Sonata triste

 

Sonata triste.

¿Cómo habíamos llegado a ésto?. Quizá el orgullo, la mala suerte, o un cúmulo de circunstancias habían hecho que nos deslizáramos por la pendiente. No supimos frenar, menos aún revertir.

¡Tantos cuentos acaban en boda!, tantos en “y fueron felices y comieron perdices”, pero es que no acaban ahí, los cortan ahí. Me gustaría ver a la princesa después de veinte años, al príncipe ya gordo y sin haber heredado el trono, tratando de educar a unos hijos consentidos y caprichosos imagino.

Nos habíamos casado muy enamorados y de aquel amor habían nacido cuatro hijos que pronto se fueron despegando del hogar. La pequeña tomó la decisión de quedarse en casa cuando los demás hermanos habían partido. Fue un puntal para ambos y una gran ayuda para su madre, débil y silenciosa. Vivíamos en una casa de campo. Demasiado trabajo en el día a día que iba envolviendo a todos. Los bichos, las faenas de campo, los trabajos de la lana, el queso… La comunicación se fue reduciendo, también el buen humor. No había muchas novedades y las que surgían no generaban conversación. Primero fueron las diferencias de criterio relacionadas con la educación de los pequeños. Luego las rutinas, la sobrecarga de trabajo, el cansancio fue tornándonos silenciosos primero y distantes después hasta terminar huraños. Ella más enjuta, ligeramente encorvada se iba deprimiendo. Yo, más tostado, algo acartonado no conseguía encontrar una salida. Reconcentrado en mis pesares hacía los trabajos diarios que aumentaban conforme mi mujer se debilitaba.

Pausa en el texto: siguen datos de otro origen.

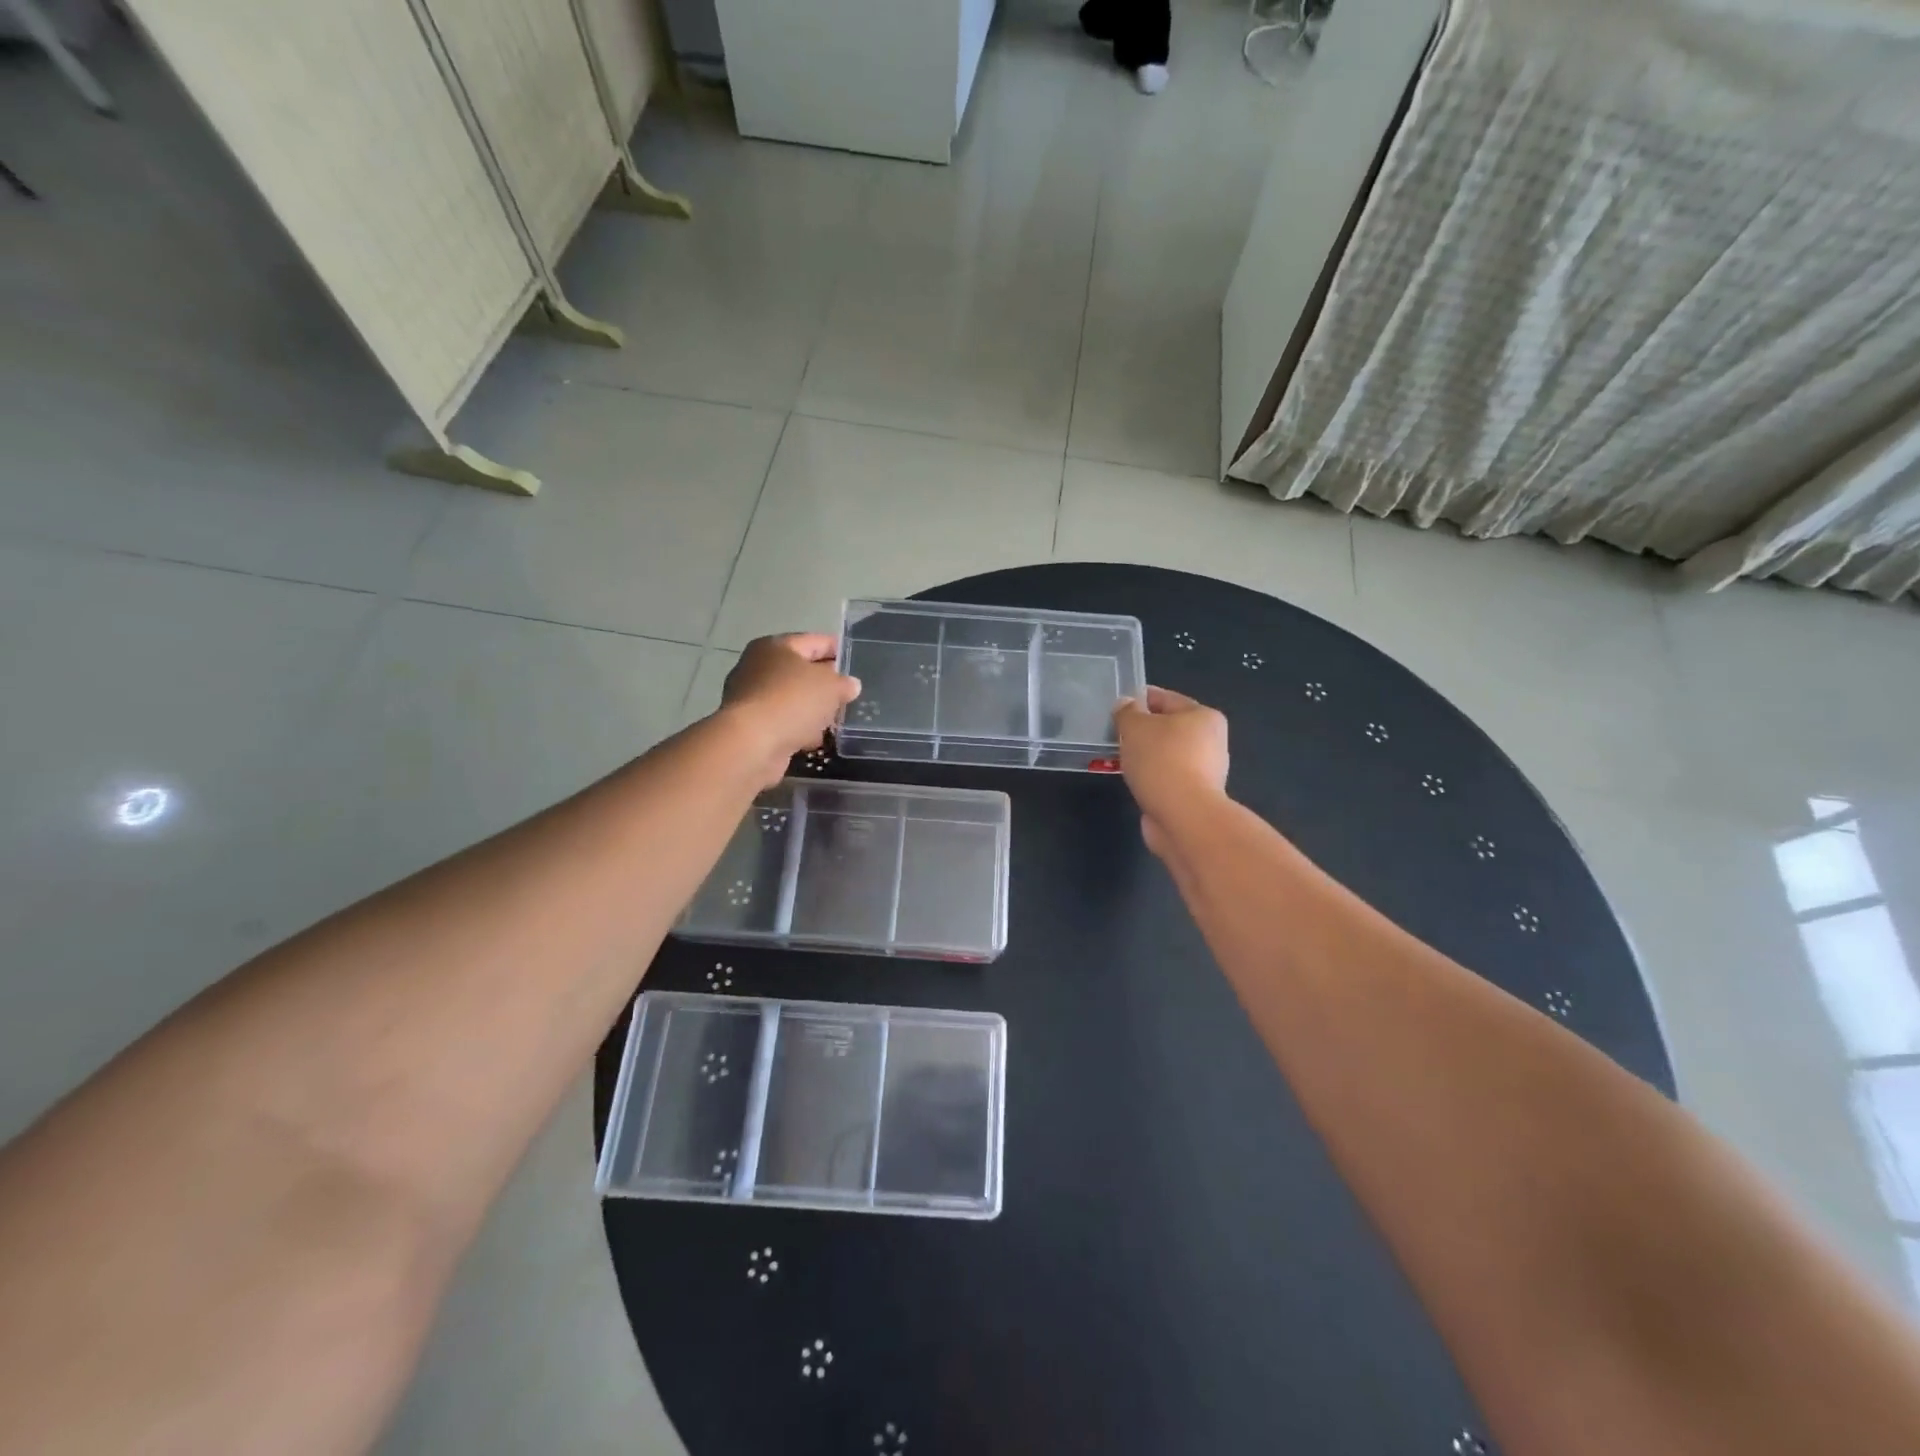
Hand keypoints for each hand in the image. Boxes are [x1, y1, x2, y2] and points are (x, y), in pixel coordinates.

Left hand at [718, 633, 860, 784]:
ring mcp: (751, 697)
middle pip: (800, 670)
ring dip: (812, 709)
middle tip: (849, 693)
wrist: (752, 743)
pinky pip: (782, 721)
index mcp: (775, 646)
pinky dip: (798, 728)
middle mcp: (758, 666)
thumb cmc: (792, 701)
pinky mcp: (750, 725)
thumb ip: (844, 683)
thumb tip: (850, 685)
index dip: (837, 648)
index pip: (814, 641)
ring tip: (836, 720)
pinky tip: (814, 739)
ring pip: (792, 698)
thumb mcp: (831, 687)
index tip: (856, 659)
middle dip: (825, 682)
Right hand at [1113, 687, 1228, 856]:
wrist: (1183, 817)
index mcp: (1204, 716)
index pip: (1165, 698)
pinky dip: (1149, 776)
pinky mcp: (1193, 795)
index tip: (1114, 706)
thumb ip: (1127, 712)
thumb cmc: (1162, 762)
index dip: (1138, 699)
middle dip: (1141, 730)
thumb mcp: (1135, 727)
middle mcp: (1210, 741)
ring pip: (1165, 753)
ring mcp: (1204, 770)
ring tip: (1118, 757)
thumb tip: (1126, 705)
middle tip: (1114, 733)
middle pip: (1167, 727)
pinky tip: (1132, 779)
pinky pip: (1165, 776)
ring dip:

A mi hija la percibía, entregada y diligente. A pesar de respetar nuestro proceso, la notaba que no se dejaba enredar en la maraña gris de silencio, tristeza y depresión. Tenía sus lecturas, sus amistades a las que veía poco, pero sobre todo tenía el empuje de la juventud y la fuerza de una vida prometedora, esperanzada. Para ella, esta situación la veía como una estación que acabaría en algún momento y de la que saldría fortalecida después de haber cumplido con lo que creía su deber.

Mi mujer se fue apagando. Pareciera que hubiera tirado la toalla a pesar de los nutritivos caldos que le preparaba nuestra hija, se le veía cada día más cetrina y sin fuerzas.

Falleció. Mis hijos estaban ahí cerca, pero era una proximidad física puntual. Vivían lejos y sobre todo emocionalmente ajenos a casi todo lo que era la familia, el terruño. Sólo a la pequeña la sentía cercana.  Ahí estábamos velando el cadáver. Sentí que la amaba, que siempre la había amado. Sentía no habérselo hecho saber. Surgió de mi garganta un sollozo inesperado, inoportuno. Sentí la mano de mi hija cogiéndome la mía.

Al moverme rocé con mi rodilla algo sólido, firme. Era la rodilla de mi esposa que me miraba un tanto preocupada al oírme sollozar. Había cogido mi mano que en el sueño había asociado a la de nuestra hija. – “¿Una pesadilla?”, preguntó.

-“Sí”.- Abracé aquel cuerpo huesudo y querido que el Universo había puesto a mi lado para que amara, para que aprendiera. Por suerte, estaba a tiempo de remediar esa inercia que el sueño me mostró como un destino inmodificable. Daría la vuelta a la situación.